Cinema com Rapadura

OPINIÃO   quinta-feira, 27 de janeiro de 2022

Belle (2021): o belo poder artístico dos jogos de vídeo game

Bela animação traz elementos do famoso conto de fadas "A Bela e a Fera" para debater o poder da arte na cura de traumas.

Misture “A Bela e a Fera” com “Jogador Nº 1”, tempere com o trauma da morte da mãe e uma animação fenomenal, e temos o ótimo “Belle”, do diretor e roteirista Mamoru Hosoda, que já teve seu filme “Mirai” indicado ao Oscar.

O filme conta a história de Suzu, uma adolescente que mora no interior do Japão e que se retraiu muito após a morte da mãe, o que a traumatizou de um tanto que ela não consegue mais compor ou cantar, algo que era parte integral de sua vida.
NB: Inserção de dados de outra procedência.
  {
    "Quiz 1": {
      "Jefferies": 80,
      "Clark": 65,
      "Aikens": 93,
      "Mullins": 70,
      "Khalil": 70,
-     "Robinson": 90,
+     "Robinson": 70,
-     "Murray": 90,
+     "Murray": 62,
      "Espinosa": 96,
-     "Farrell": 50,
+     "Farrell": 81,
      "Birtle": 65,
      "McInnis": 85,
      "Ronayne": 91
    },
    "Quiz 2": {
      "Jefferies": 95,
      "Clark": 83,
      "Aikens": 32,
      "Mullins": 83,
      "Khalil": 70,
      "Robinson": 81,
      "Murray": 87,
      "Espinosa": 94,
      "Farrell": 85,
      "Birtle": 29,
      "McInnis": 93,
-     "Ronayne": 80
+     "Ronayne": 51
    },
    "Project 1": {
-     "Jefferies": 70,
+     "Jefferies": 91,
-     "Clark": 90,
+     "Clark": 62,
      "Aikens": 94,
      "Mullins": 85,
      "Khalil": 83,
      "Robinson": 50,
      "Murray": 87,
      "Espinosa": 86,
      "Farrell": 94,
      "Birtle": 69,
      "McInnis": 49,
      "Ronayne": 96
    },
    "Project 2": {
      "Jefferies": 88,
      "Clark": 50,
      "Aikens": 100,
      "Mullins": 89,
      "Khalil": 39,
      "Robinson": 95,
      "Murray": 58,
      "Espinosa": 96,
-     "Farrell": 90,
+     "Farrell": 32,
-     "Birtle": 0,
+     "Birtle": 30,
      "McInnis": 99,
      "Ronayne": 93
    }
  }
Com a sugestão de uma amiga, ela acaba entrando no jogo “U”, e nesse enorme mundo virtual, assume o avatar de Belle, e lá consegue cantar, atraindo a atenção do mundo todo.
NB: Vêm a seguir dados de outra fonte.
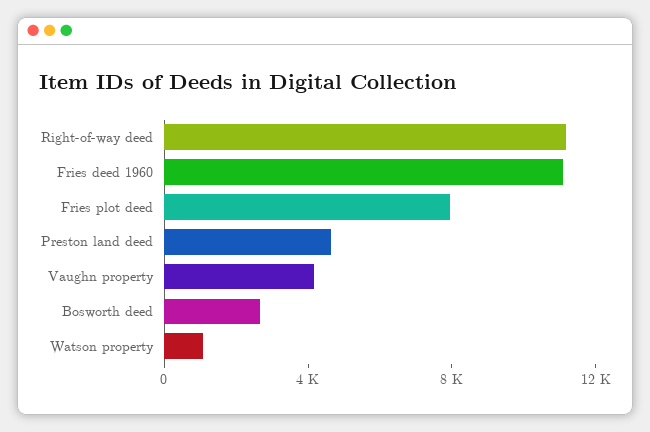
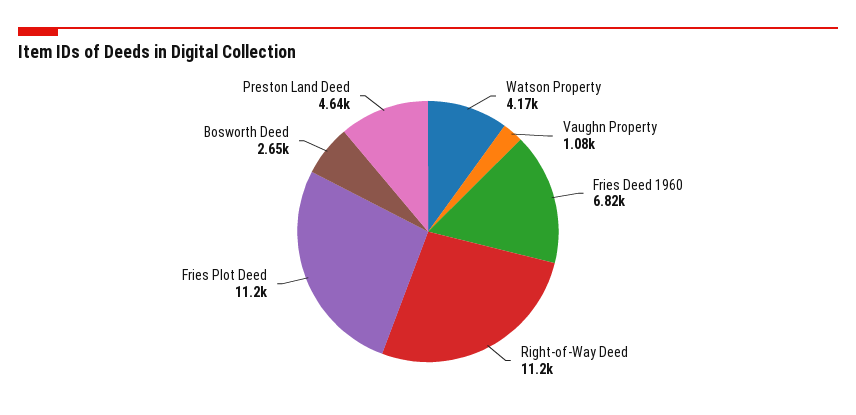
  {
    "Right-of-way deed": 11200,
-   "Fries deed 1960": 11000,
+   "Fries deed 1960": 6820,
-   "Fries plot deed": 8000,
+   "Fries plot deed": 11200,
    "Preston land deed": 4640,
-   "Vaughn property": 4000,
+   "Vaughn property": 1080,
    "Bosworth deed": 2650,
-   "Watson property": 1000
+   "Watson property": 4170
  }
Essa breve sinopse nem menciona de onde viria a Fera no filme, mas é apenas um exemplo de como o roteiro é um pouco inchado com tantas tramas paralelas. Nem todas fluem da melhor maneira, mas, mesmo assim, Hosoda consegue polvilhar humor e alma em cada cena, e fica difícil não ser cativado.
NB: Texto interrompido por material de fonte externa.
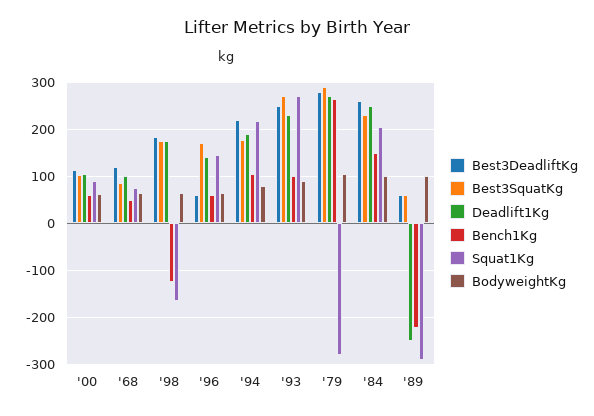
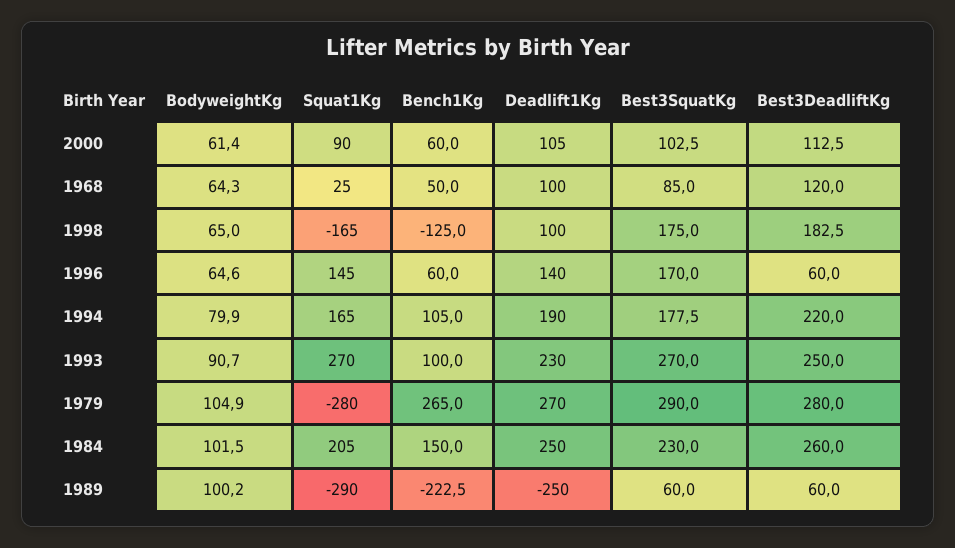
  {
    "Best3DeadliftKg": {
      "'00": 112.5,
      "'68": 120,
      "'98": 182.5,
      "'96": 60,
      "'94": 220,
      "'93": 250,
      "'79": 280,
      "'84": 260,
      "'89": 60
    },
    "Best3SquatKg": {
      "'00": 102.5,
      "'68": 85,
      "'98": 175,
      "'96": 170,
      "'94": 177.5,
      "'93": 270,
      "'79": 290,
      "'84": 230,
      "'89": 60
    },
    "Deadlift1Kg": {
      "'00": 105,
      "'68": 100,
-     "'98": 180,
+     "'98": 100,
      "'96": 140,
      "'94": 190,
      "'93": 230,
      "'79": 270,
      "'84": 250,
      "'89": -250
    },
    "Bench1Kg": {
      "'00": 60,
      "'68": 50,
      "'98": -125,
      "'96": 60,
      "'94": 105,
      "'93": 100,
      "'79": 265,
      "'84": 150,
      "'89": -222.5
    },
    "Squat1Kg": {
      "'00": 90,
-     "'68": 80,
+     "'68": 25,
      "'98": -165,
      "'96": 145,
-     "'94": 220,
+     "'94": 165,
      "'93": 270,
      "'79": -280,
      "'84": 205,
      "'89": -290
    },
    "BodyweightKg": {
      "'00": 61.4,
      "'68": 64.3,
      "'98": 65,
      "'96": 64.6,
      "'94": 79.9,
      "'93": 90.7,
      "'79": 104.9,
      "'84": 101.5,
      "'89": 100.2
    }
  }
A construção de mundo é fenomenal e os cenários são de cair o queixo, seja pelo realismo idílico do mundo real ou pela exuberância infinita do mundo virtual. Este ganha, do roteiro, bons debates sobre o como este tipo de arte pode ser bastante benéfico e ajudar pessoas a encontrarem diversas coisas dentro de si, como coragem, inspiração e cura. É como se fosse um poço de possibilidades de epifanias.

Outro bom acerto é a forma com que comentários de usuários do jogo são utilizados para auxiliar a narrativa. Aparecem como balões de fala em volta da protagonista, e nunca é confuso ou excessivo, e vêm com as vozes simultaneamente, gerando quase conversas genuínas.

Hosoda revelou que gostaria de ter feito um musical, mas como eles não são comuns na cultura japonesa, deu uma driblada na situação para entregar sequências musicais bem inseridas na trama. Ajuda muito o fato da atriz Kaho Nakamura ter talento de sobra para atuar e cantar.

Quando um usuário entra no jogo, ele “lê” a biometria da pessoa e cria um avatar único, levando em consideração informações ímpares de cada indivíduo. É um acessório narrativo bem interessante, que faz com que o espectador imagine as personalidades de cada jogador, já que os avatares nem mesmo precisam parecer humanoides. Tal artifício torna a jornada da protagonista mais palpável, trazendo realismo para as situações que ela passa enquanto Belle e como elas refletem em sua própria mente.

Aplaudido por 14 minutos no Festival de Cannes, “Belle” é um ótimo exercício criativo que usa um famoso conto de forma fresca e convidativa. O foco não é no romance, mas em como conexões positivas podem afetar e inspirar uma pessoa. Essa mensagem transmitida por meio de uma animação estonteante e personagens cheios de carisma é mais eficiente… e bela.